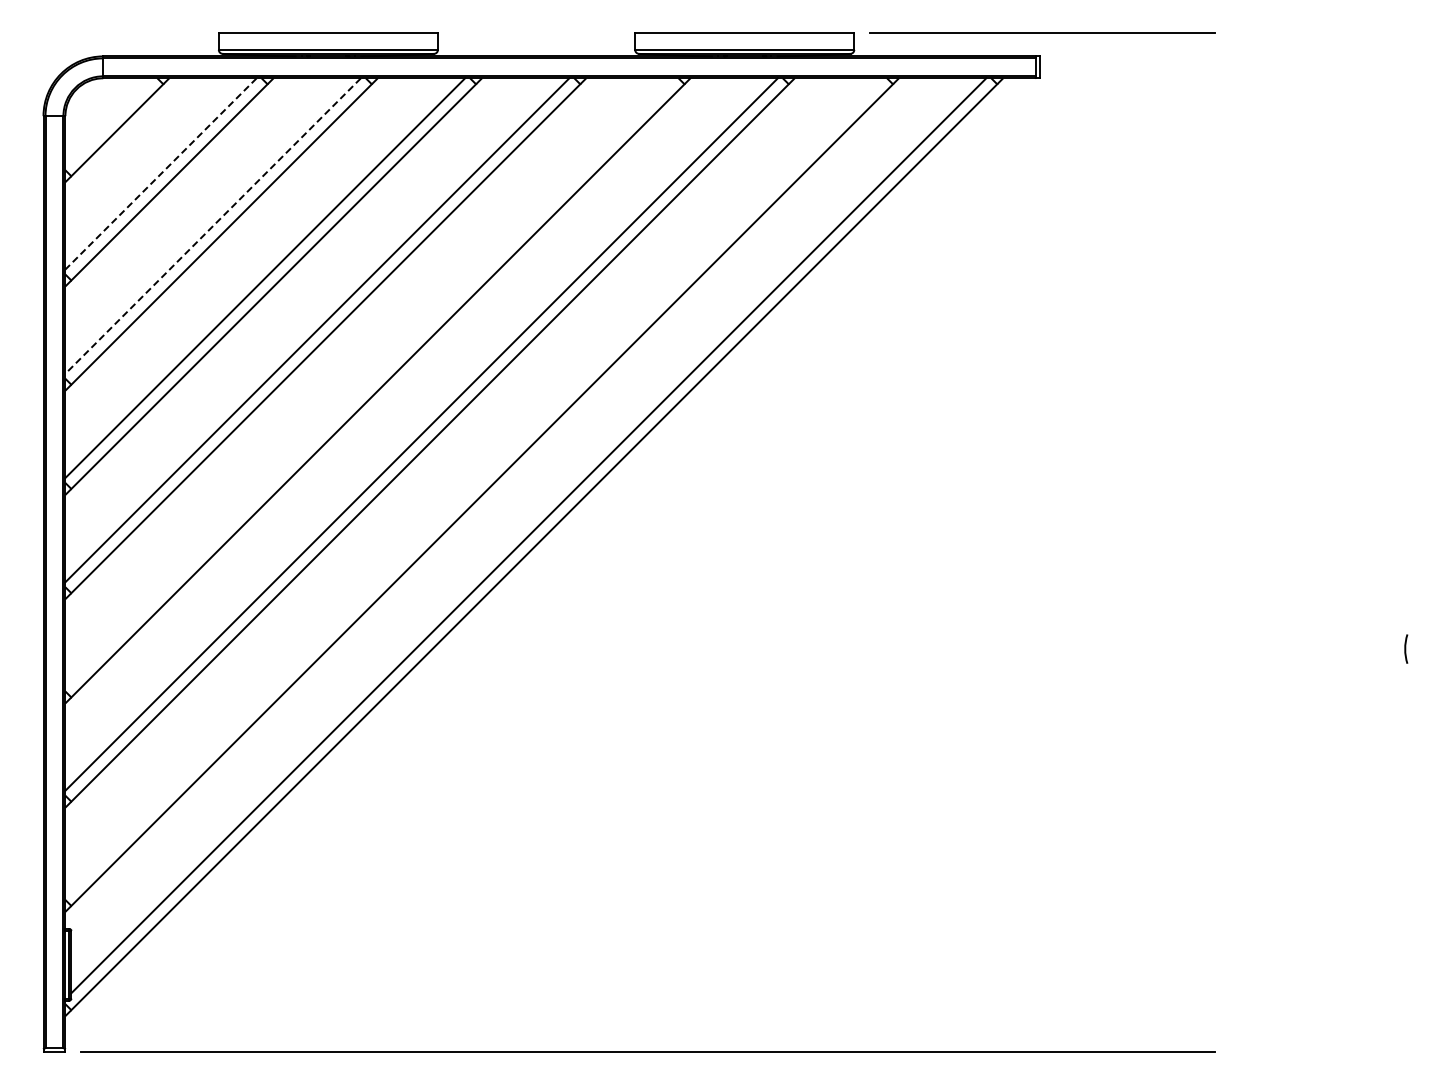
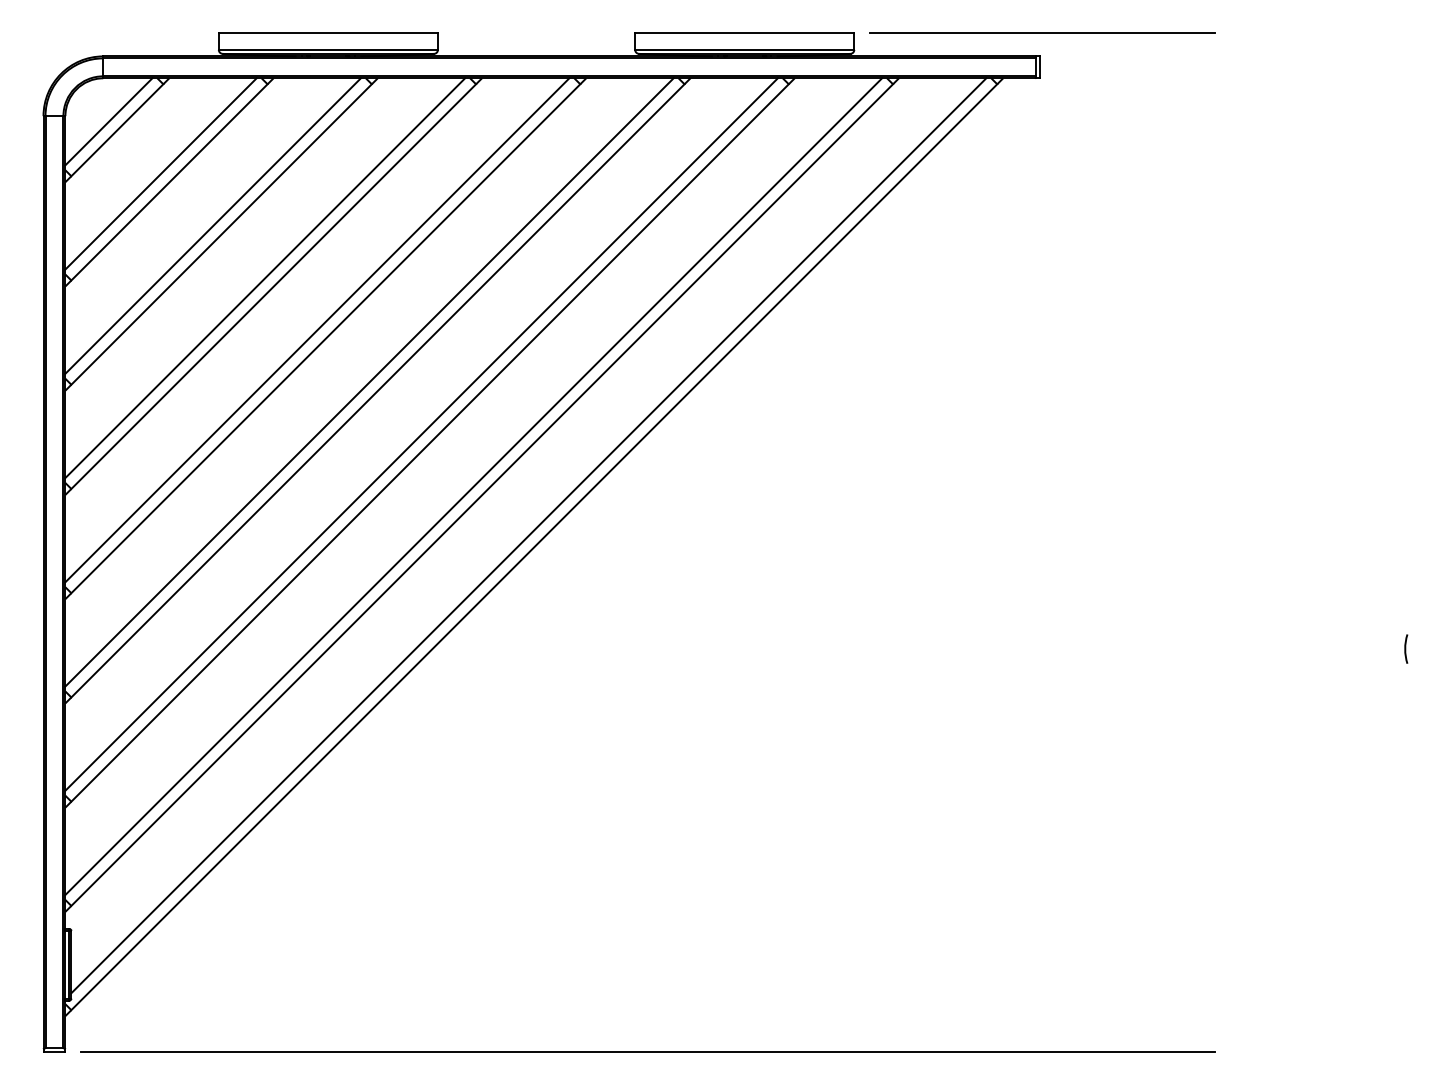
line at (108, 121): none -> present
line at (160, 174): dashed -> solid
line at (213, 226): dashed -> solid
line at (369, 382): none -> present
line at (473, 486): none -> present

^^^^

Rewrite these lines with every "dashed" changed to "broken" and nothing else altered. Leave out the pictures.

line at (108, 121): none -> present
line at (160, 174): broken -> solid
line at (213, 226): broken -> solid
line at (369, 382): none -> present
line at (473, 486): none -> present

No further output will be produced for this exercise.